Others, like Ahmed from the town of Khalil near the border with Algeria, say they were simply in the wrong place at the wrong time.

He says his brother’s car was confiscated by Ansar al-Dine who took it to the nearby mountains. Ahmed decided to follow them and seek the return of his brother’s car when the French air raids began.

He left the place but says that while on his way back to Khalil, he was seized by Tuareg fighters.

Among the detainees there are some who seem to have inconsistent stories. Consider Al-Ayneen.

Shifting accounts

At the beginning of the interview, he says he is a mujahid (fighter), armed and ready to fight as a member of Ansar al-Dine.

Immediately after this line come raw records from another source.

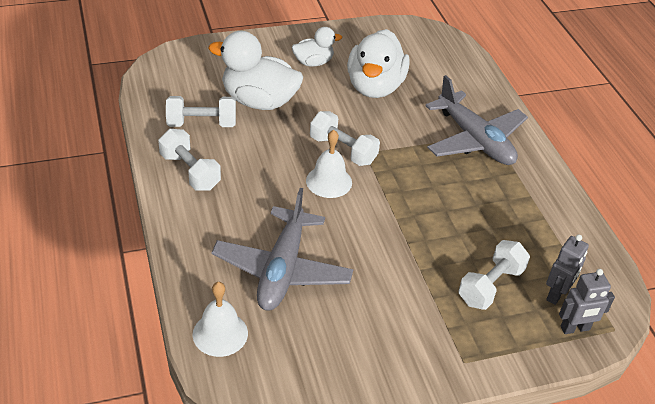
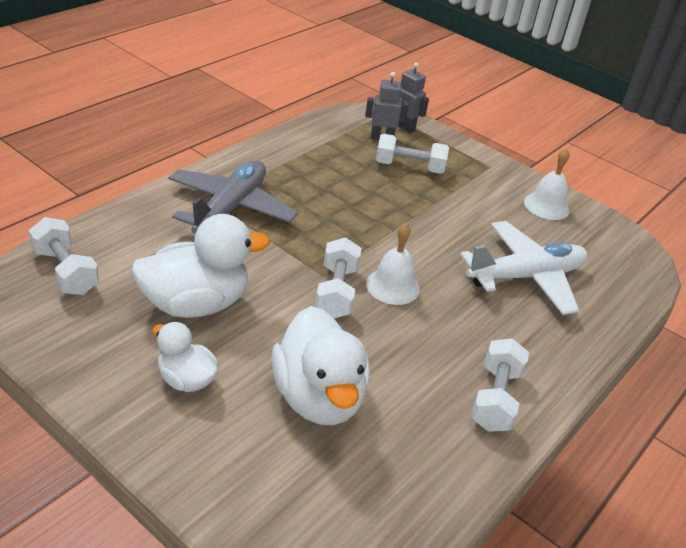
camera: 125 degrees left, 5 degrees down
white dumbbell [166,96,236,127] -> white dumbbell moved to [29,217,99,295]
white bell [193,282,248,357] -> white bell moved to [524,148,570,220]
grey plane [211,188,353,311] -> white plane [460,221,588,315]

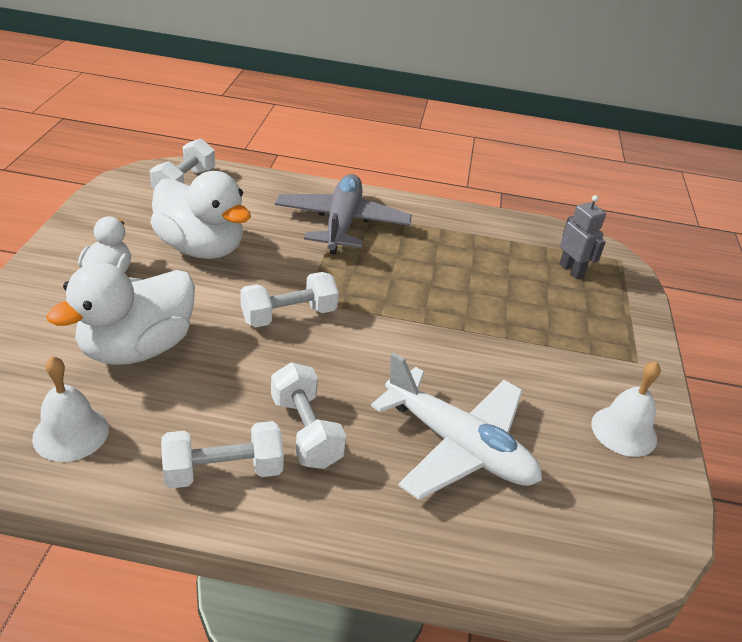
camera: 60 degrees right, 0 degrees up
grey plane [168,160,298,234] -> grey plane turned 75 degrees counterclockwise [275,174,412,255]
white bell [366,223,420,305] -> white bell moved to [32,356,109,462]
white dumbbell [376,134,449,174] -> white dumbbell moved to [271,362,347,469]
grey robot [398,63,429,133] -> none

However, a little later, he says he joined the group not out of conviction but as a business facilitator and that his objective was to make money from the relationship.

An inmate called Malik is more straightforward. He says Ansar al-Dine came to his city of Timbuktu where he had been working as a welder.

They asked him to join in order to help them establish Islamic law. He accepted the offer and worked with the so-called Virtue Police, a special unit entrusted with making sure civilians were adhering to the strictest recommendations of sharia.

But he was surprised by the turn of events since January when the all-out war broke out, Malik says.

He now aspires to get his freedom and go back to his welding job in Timbuktu.

Guantanamo parallel

The indefinite incarceration of the 48 suspected fighters by the MNLA poses several questions.

Why is no one apparently willing to take custody of these men?

If they are indeed dangerous individuals, why are they are not being tried and given the punishment they deserve?

On the other hand, if the men are not dangerous and no specific accusations have been levelled against them, why does no one want them to be released?

These questions seem to echo the issues raised about the inmates of the US-run Guantanamo Bay detention facility in Cuba.

Indeed, this unfinished building in Kidal that houses suspected al-Qaeda-linked fighters is a mini-Guantanamo in the sense that both the prisons exist in legal limbo.